Sebenarnya, warga Papua merupakan pihak yang paling berkepentingan dengan keterbukaan informasi. Meski daerah ini kaya raya. Namun angka kemiskinan tetap tinggi. Selain itu, kondisi infrastrukturnya juga sangat memprihatinkan. Untuk infrastruktur kesehatan, misalnya, masih banyak daerah yang mengandalkan rumah sakit bekas peninggalan Belanda. Bahkan hingga kini, belum ada rumah sakit yang bertipe A. Saat meninjau fasilitas kesehatan, Menkokesra mendapati sejumlah peralatan medis yang dikirim dari pusat tetapi tidak terpasang di rumah sakit, dengan alasan terkendala belum adanya operator, listrik yang tidak mencukupi, bahkan ada yang belum memiliki gedung untuk fasilitas tersebut.
Meski demikian, Rusmawardi menjelaskan bahwa menyadarkan warga Papua tentang keterbukaan informasi ini ternyata tidak mudah. “Meskipun apa yang disampaikan penting, kita harus menggunakan bahasan yang dipahami warga dan menghormati kearifan lokal mereka. Kalau gak tepat, kita bisa diusir warga. Selain itu, faktor pendidikan, geografi, komunikasi, dan transportasi juga menambah besarnya tantangan,” ujar Rusmawardi. Pihaknya berharap community center yang akan dibentuk di empat kabupaten tersebut, akan menginsipirasi warga lain di Papua untuk memanfaatkan UU KIP, sebagai pintu masuk untuk menyelesaikan persoalan mereka, persoalan warga Papua pada umumnya, dan meningkatkan kesejahteraan masyarakat Papua.
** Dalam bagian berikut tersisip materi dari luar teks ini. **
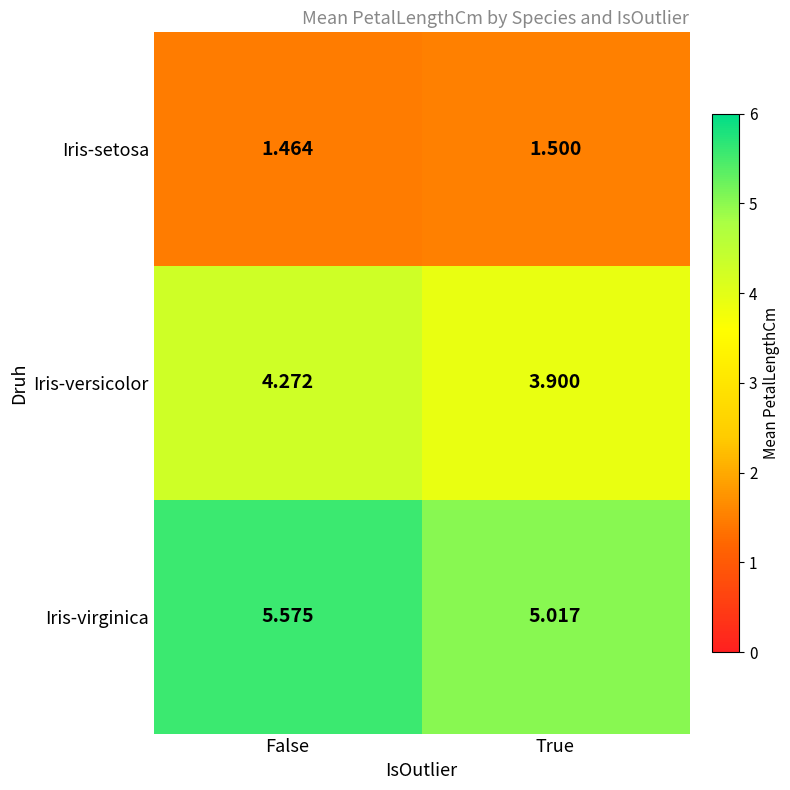

Which category has the highest value in the Iris-setosa series?

True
Berapa APBN Papua saat ini? Sayangnya di website Pemerintah Provinsi Papua, tidak dipublikasikan. Inilah salah satu ketertutupan itu, bukan? Semoga intervensi masyarakat sipil melalui empat community center yang akan dibentuk, akan mendorong keterbukaan di provinsi kaya, Papua. (Arb)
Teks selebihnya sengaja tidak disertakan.